I rang the buzzer and yelled, “Let me out of here!”

“Negative,” a woman’s voice said. 

Hours later, my friend Laura showed up to visit me. She placed her hands on the glass. “You don’t belong here,” she said. “I’ll get you out.” I put my hands up and surrendered, touched my hands on hers on the glass partition. 

Much later, I was released OR, because I’d never been arrested before. 

After my arrest, I jumped when I heard footsteps behind me and cringed when someone touched me. I Recoiled when friends hugged me. Some of them cried when I told them what happened, but I couldn’t cry.  I went to Annie Sprinkle’s wedding and borrowed money to pay my rent. My Dad was in the hospital and I drove around in my car in circles, not knowing what to do or where to go, so I parked in Gold’s Gym parking lot, the same parking lot I sat in for hours when I broke up with my boyfriend, the same parking lot I parked in when I got the call about my new job at the law firm.

 I fled to New Orleans each month: my safe haven, stripper nest and I kept writing my book.

Which brings me to sacred ground, the road trip to Ojai for the all women’s sweat. The thing is, I don’t sweat unless I’m close to a cardiac arrest. I despise Bikram. My body hoards heat and doesn’t give it up. Ceremonies were never my thing either. I’m from the tip of Northern California and we have tons of Native American tribes: Yurok and Hoopa. I’ve got a tad of Algonquin blood, but I’ve never held a medicine stick or blessed a rock. Never prayed on the ground with a shaman. 
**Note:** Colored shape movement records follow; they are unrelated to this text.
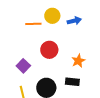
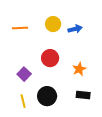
orange line: (33, 24) -> (20, 28), moved
black rectangle: (72, 82) -> (83, 95), moved

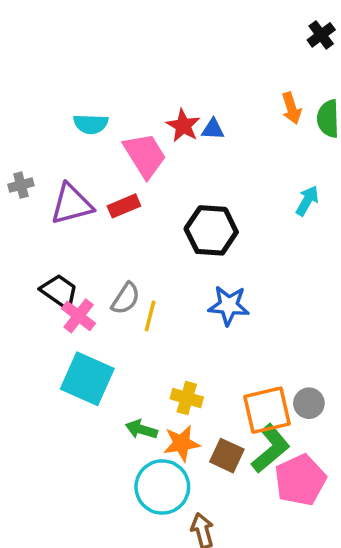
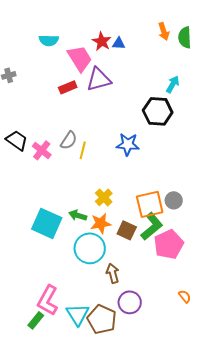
purple triangle: (72, 204) -> (99, 79), moved
black hexagon: (211, 230) -> (158, 111), moved
black trapezoid: (59, 291) -> (17, 140), moved
cyan square: (87, 379) -> (47, 223), moved
yellow cross: (187, 398) -> (104, 197), turned 30

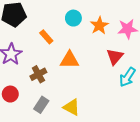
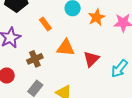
red triangle: (115, 57) -> (91, 59), moved

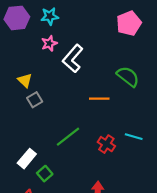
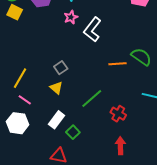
green semicircle: (128, 76) -> (141, 57), moved
yellow triangle: (25, 80) -> (56, 88), moved
red cross: (106, 144) -> (118, 114), moved

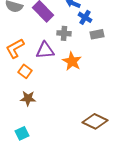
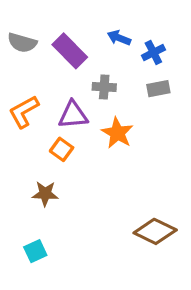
blue cross: (85, 17) -> (153, 53), moved, turned 32
orange square: (25, 71) -> (62, 149), moved

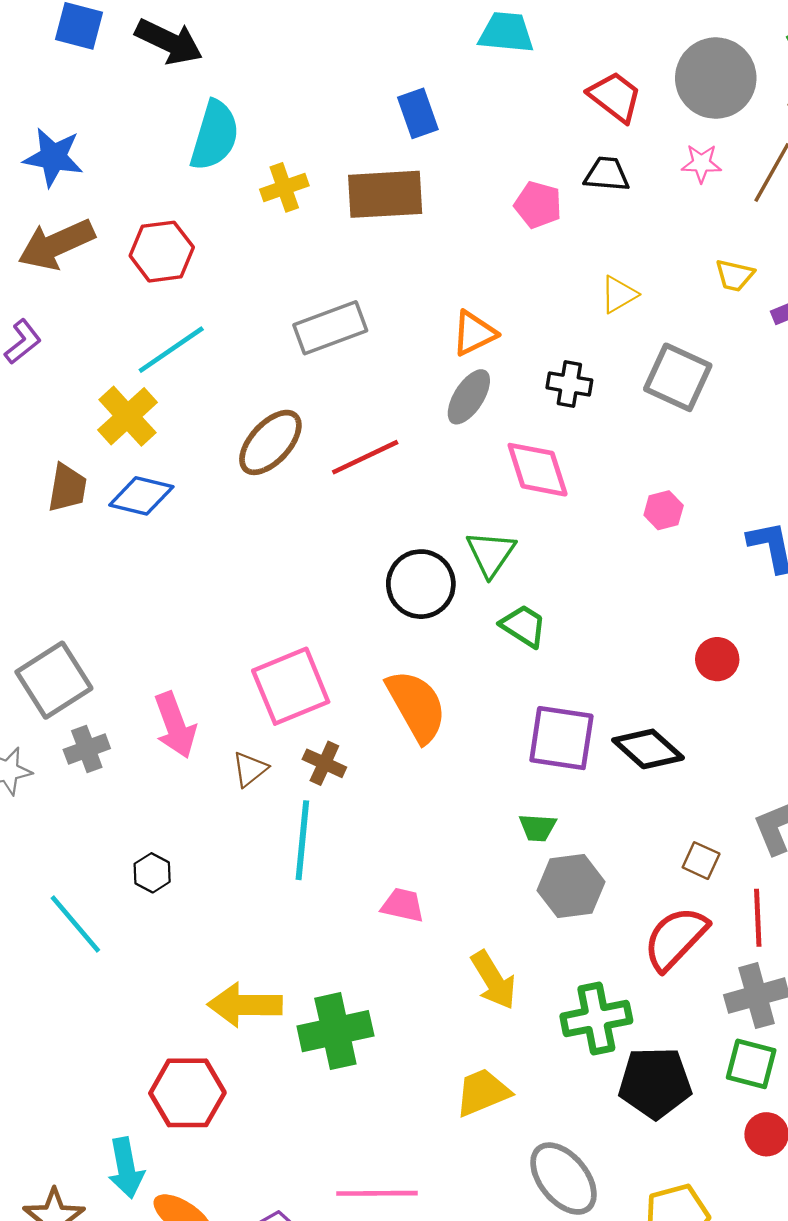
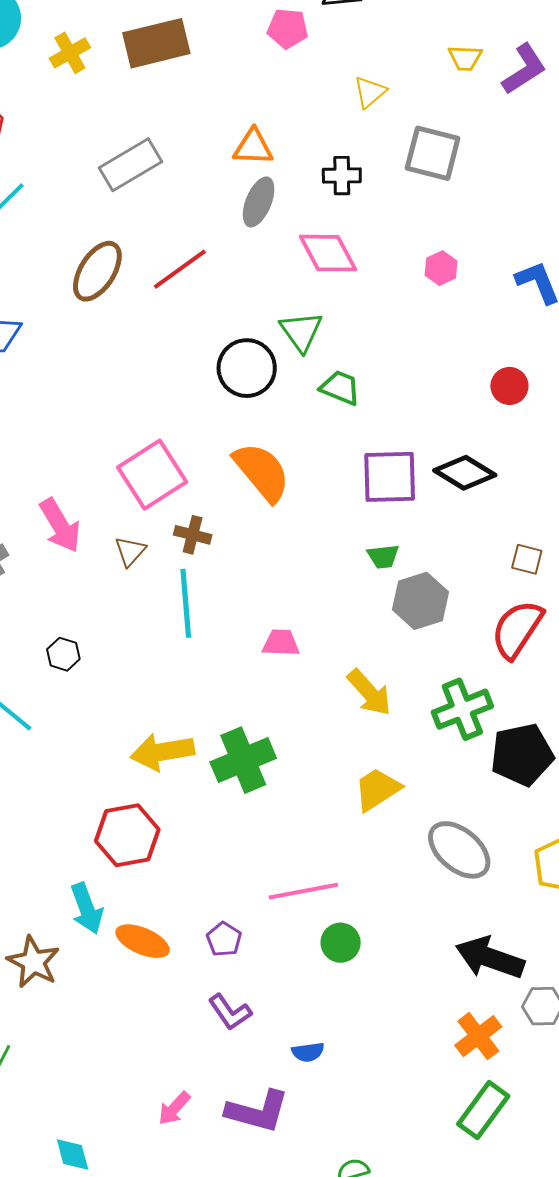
orange triangle: (474, 333) -> (253, 147), turned 39

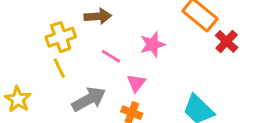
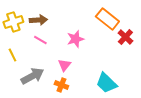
yellow cross: (61, 37) -> (13, 22), moved
pink line: (111, 56) -> (40, 40), moved

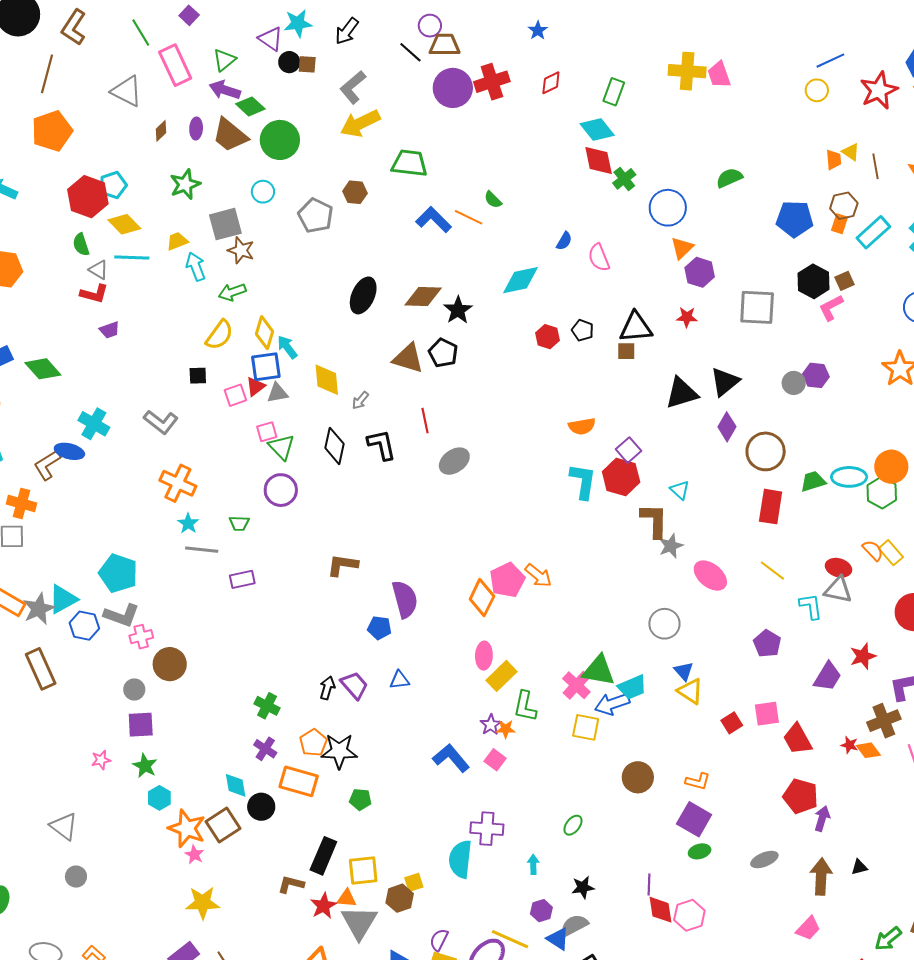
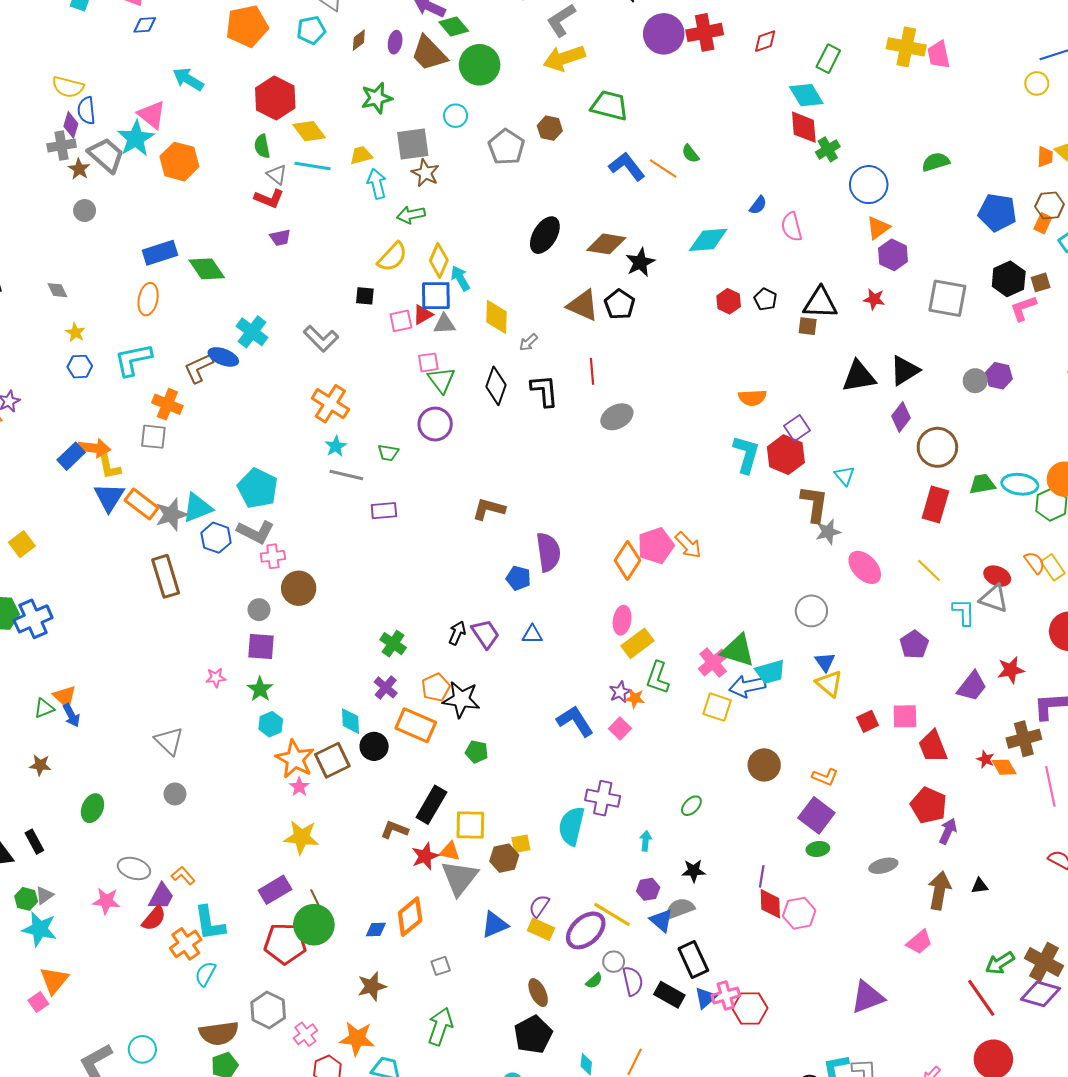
cyan pentagon: (113, 185) -> (311, 30), moved

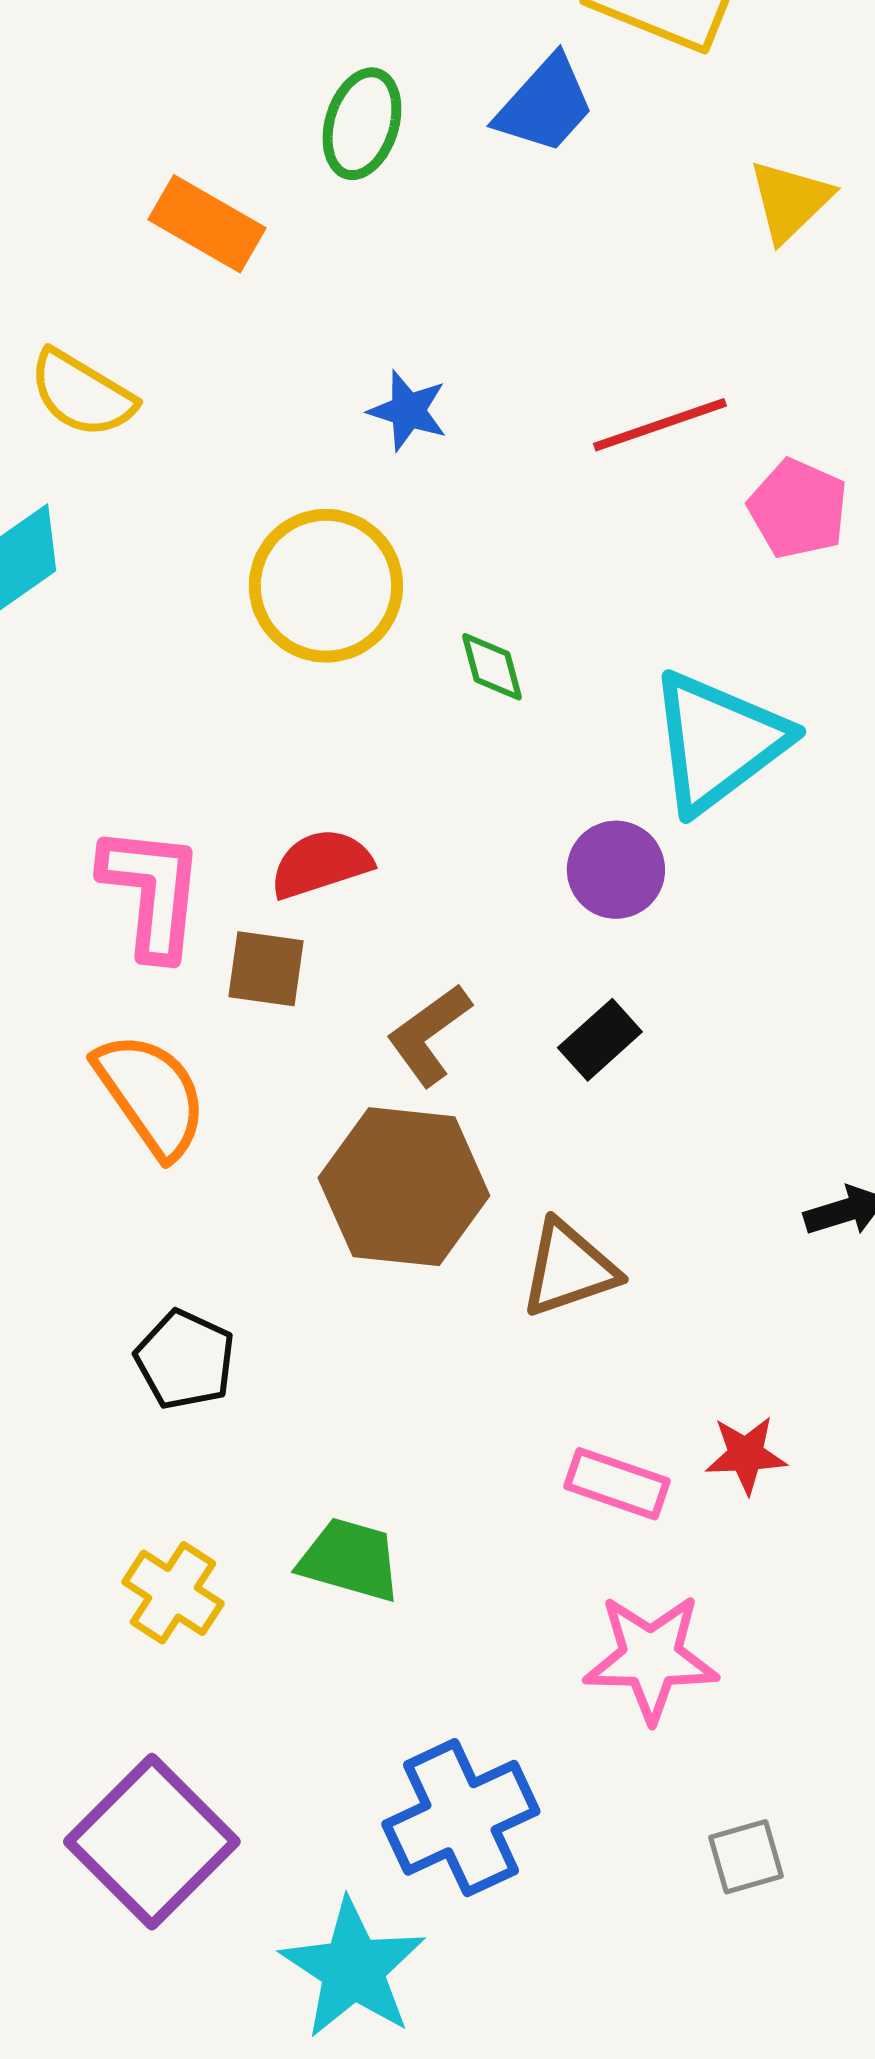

My running partner pulled up in front of my house with her three friends and a coconut kale smoothie. “Get in. “We’re late,” she said and handed me the green froth.

Blaire drove us to Ojai

 

 I threw my  towel, bathing suit and some snacks into the back of her Prius and squeezed in the back seat next to the beautiful girl with Angelina Jolie lips and a Mohawk.

 

Of course we giggled about boys and school and goals and our outfits, a carload of girls and the words “You’re ready for the sweat” in my ears. I clasped my hands in my lap for the drive. I pictured headdresses and smoke, a TP. Warrior women in feathers would tell me I’m too pale and too inexperienced. The shaman would tell me to get lost. I’d get my period on the way there and be banned from the land to the parking lot. But none of that happened. I’m not sure what did happen, but I burned the pain and loneliness of my clients for the last twenty years. I stood in Sage and let the smoke swirl onto the soles of my feet, my belly, my face, armpits and neck. I burned jealousy and rage and insecurity in sticks and put them into the firepit with the stones that I held to my heart and set into the fire. Tears streamed down my face when I heard the prayers from the women’s voices in the black smoke. I began to melt. 

Sacred Ground (not the coffee shop)

 

The mountain was quiet and sunny and calm. Squirrels ran along the branches of Eucalyptus trees and oaks. We sat on the ground in the dirt and listened to each other talk and pray. Owls hooted. I was soaking wet when I crawled out of the lodge on my knees, soaked with prayers.